Les inquiétudes de plus en plus vivement exprimées par les citoyens face à la multiplication de la propagation des ondes électromagnétiques par le biais du téléphone mobile font qu’il est inutile d’en rajouter avec le WIMAX qui en irradie aussi.
D’ailleurs, la communauté scientifique, par le biais du rapport BIOINITIATIVE, a incité le Parlement Européen a adopter une résolution le 4 septembre 2008 par lequel il « demande instamment à la Commission et aux Etats Membres de reconnaître les principes de prévention et de précaution et à élaborer et à appliquer les outils permettant d’anticiper et de prévenir les menaces potentielles en matière d’environnement et de santé ».
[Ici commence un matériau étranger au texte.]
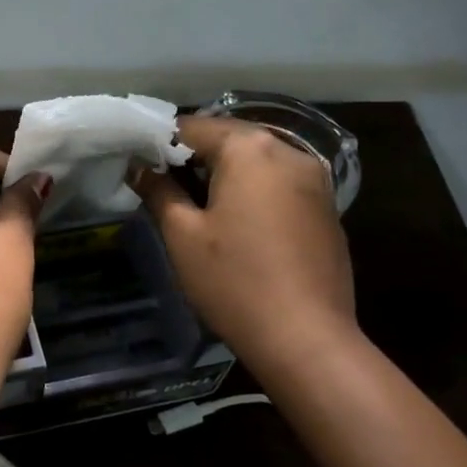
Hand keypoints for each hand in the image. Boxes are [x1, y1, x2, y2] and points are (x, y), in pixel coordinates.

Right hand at [131, 116, 356, 364]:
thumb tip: (138, 166)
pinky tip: (237, 226)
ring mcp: (315, 180)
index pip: (192, 127)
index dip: (159, 145)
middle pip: (228, 139)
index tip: (140, 170)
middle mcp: (289, 151)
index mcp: (250, 148)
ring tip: (197, 208)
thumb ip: (158, 190)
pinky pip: (279, 184)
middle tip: (163, 189)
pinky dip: (253, 191)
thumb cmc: (234, 281)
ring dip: (224, 174)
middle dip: (193, 158)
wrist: (307, 339)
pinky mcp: (327, 209)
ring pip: (256, 161)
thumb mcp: (182, 234)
Les récentes décisions de justice évoquant ce principe de prévention et de précaution feront aussi jurisprudence sans doute très souvent.Aussi, il nous apparaît évident que tout élu, doit, soit pour sa propre collectivité, soit en solidarité avec les autres, exiger une desserte équitable ADSL sur tout le territoire des Pyrénées-Atlantiques, par la mise en place de NRA-ZO, comme cela s’est déjà réalisé en 6 mois sur une vingtaine de départements français.